Papegaaiduikers (ook wel lundi, puffin of fratercula arctica genoemd) zijn zeevogels, waarvan ongeveer 60% van de wereldwijde populatie hun nesten bouwt langs de kust van IJsland. Een groot deel van hun leven verblijven de papegaaiduikers op de oceaan en vermoedelijk op de Noordzee en in de Golf van Biskaje. Pas als ze, met een leeftijd van vier of vijf jaar geslachtsrijp zijn, komen ze terug naar de IJslandse kust om daar te paren en een nest te bouwen.

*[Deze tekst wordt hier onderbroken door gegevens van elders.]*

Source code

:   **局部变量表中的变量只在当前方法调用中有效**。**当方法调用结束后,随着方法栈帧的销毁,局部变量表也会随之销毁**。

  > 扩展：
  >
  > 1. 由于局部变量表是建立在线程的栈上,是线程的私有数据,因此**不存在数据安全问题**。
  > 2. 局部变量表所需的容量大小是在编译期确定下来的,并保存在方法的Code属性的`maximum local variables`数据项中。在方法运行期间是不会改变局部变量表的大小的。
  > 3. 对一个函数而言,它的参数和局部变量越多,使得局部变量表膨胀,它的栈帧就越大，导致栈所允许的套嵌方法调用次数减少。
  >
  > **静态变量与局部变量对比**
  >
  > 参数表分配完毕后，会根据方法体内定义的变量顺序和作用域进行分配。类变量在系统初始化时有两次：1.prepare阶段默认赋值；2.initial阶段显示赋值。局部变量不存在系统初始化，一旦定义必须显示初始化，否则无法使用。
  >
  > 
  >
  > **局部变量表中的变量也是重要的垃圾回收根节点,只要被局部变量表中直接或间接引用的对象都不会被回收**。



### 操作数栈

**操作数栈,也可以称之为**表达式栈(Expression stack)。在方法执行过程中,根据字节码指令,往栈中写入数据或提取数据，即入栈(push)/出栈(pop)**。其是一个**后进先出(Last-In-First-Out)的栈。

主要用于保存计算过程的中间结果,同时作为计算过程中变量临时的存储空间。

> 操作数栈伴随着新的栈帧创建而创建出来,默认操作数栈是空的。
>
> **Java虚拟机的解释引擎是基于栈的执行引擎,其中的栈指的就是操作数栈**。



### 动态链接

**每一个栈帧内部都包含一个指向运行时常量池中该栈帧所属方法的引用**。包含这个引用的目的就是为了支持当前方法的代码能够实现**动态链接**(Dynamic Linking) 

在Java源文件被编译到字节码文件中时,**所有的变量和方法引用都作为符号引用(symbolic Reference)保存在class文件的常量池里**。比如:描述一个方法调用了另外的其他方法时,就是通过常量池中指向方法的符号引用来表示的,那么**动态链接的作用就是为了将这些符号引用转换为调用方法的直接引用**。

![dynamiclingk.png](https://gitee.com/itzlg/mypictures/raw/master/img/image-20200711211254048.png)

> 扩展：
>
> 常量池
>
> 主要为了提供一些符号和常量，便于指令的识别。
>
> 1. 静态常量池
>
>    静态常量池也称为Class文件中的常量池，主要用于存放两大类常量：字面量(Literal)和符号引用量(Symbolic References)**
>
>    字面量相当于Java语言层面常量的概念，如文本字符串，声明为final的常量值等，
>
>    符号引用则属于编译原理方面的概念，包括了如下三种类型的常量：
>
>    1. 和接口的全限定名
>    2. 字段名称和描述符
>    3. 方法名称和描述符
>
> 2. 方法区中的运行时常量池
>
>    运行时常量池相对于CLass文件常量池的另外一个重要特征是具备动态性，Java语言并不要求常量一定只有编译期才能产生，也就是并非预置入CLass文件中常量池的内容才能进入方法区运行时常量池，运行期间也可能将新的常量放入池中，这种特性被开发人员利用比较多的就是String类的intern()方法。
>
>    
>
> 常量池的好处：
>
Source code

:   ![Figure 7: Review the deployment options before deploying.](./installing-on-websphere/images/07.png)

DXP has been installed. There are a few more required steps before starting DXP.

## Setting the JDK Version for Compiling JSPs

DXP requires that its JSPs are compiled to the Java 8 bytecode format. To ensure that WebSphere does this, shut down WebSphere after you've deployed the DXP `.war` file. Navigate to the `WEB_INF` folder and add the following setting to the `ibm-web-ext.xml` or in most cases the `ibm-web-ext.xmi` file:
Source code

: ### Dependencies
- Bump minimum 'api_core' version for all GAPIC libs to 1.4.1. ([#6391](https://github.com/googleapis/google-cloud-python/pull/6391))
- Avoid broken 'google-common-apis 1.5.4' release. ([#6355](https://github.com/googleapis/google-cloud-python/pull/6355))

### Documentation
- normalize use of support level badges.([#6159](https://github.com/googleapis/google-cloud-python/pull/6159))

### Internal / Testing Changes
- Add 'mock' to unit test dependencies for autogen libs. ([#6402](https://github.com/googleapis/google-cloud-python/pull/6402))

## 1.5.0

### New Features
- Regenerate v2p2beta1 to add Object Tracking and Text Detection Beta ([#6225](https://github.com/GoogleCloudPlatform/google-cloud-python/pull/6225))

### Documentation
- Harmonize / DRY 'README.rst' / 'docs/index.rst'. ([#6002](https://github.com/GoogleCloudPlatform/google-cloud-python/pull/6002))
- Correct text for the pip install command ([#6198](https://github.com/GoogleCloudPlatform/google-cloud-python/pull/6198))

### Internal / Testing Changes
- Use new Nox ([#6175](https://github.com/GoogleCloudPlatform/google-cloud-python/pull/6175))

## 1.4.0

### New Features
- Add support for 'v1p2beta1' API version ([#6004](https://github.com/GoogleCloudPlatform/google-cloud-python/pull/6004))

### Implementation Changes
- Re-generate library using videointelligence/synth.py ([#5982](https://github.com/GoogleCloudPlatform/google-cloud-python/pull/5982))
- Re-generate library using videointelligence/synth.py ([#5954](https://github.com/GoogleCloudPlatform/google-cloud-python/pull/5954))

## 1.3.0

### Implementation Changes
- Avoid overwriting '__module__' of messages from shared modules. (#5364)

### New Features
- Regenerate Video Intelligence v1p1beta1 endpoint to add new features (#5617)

De koddige vogels hebben een zwart met wit verendek en hebben een felgekleurde snavel die nog het meest doet denken aan die van een papegaai (vandaar de naam). De meeste papegaaiduikers zijn iets groter dan een duif, maar kleiner dan een eend. Het zijn monogame vogels. De mannetjes van de soort zijn de nestenbouwers. Dit doen zij vooral on de grond tussen de rotsen van de eilanden in de Vestmannaeyjar-archipel. Hier zijn gedurende de zomers ongeveer acht miljoen van de vogels te vinden. De vrouwelijke vogels leggen in het nest slechts één ei. Dit ei is grijs/geel gekleurd en heeft donkere spikkels. Het duurt 39 tot 43 dagen voordat het uitkomt en er een geel/zwart kuiken wordt geboren. Vervolgens voeren de ouders het jong (de puffling) gedurende één tot twee maanden vis (vooral lodde; een soort spiering). Na verloop van tijd laten ze het jong in de steek en moet het zichzelf maar zien te redden. In de nacht vertrekken de jongen dan wandelend richting oceaan, waarbij ze uiteindelijk gewoon van de rotsen springen om in het water te geraken. Na vier of vijf jaar zijn de vogels geslachtsrijp, maar ze kunnen wel dertig jaar oud worden.
Goede vliegers lijken de vogels niet. Meestal lijken ze hysterisch met hun vleugels te klapperen tijdens het vliegen en lijkt het alsof ze bezig zijn met het plegen van zelfmoord als ze vanaf de kliffen richting de rotsen daaronder fladderen. Dat tezamen met hun clowneske uiterlijk, maakt dat de vogel er erg aandoenlijk uitzien. Doordat ze tussen de 300 en 400 keer per minuut met hun vleugels slaan, kunnen ze toch een snelheid van 65 km/h bereiken. Beter dan vliegen kunnen de papegaaiduikers duiken en vissen. In hun zoektocht naar vis duiken de vogels tot wel zeventig meter diep. Daar vangen ze het liefst zandalen (niet te verwarren met sandalen) of lodde, waarvan ze er heel veel gelijktijdig overdwars in hun mond kunnen bewaren door ze met hun tong in hun snavel te klemmen. Volgens een theorie bijt de vogel tijdens een duik meerdere visjes dood en pikt hij deze op tijdens de terugweg naar het wateroppervlak. Op die manier gaan de vogels vijf tot tien keer per dag vissen.
Het vlees van de papegaaiduiker is een delicatesse uit de IJslandse keuken en ook de eieren van de vogel worden gegeten. De vogels waren tot voor kort talrijk aanwezig in IJsland. Ze zijn echter bijzonder gevoelig voor vervuiling van de oceanen en veranderingen van de temperatuur van het water in de golfstromen. Hierdoor is het aantal puffinkuikens dat wordt geboren de laatste jaren sterk afgenomen. Het voorjaar van 2012 laat een klein herstel zien.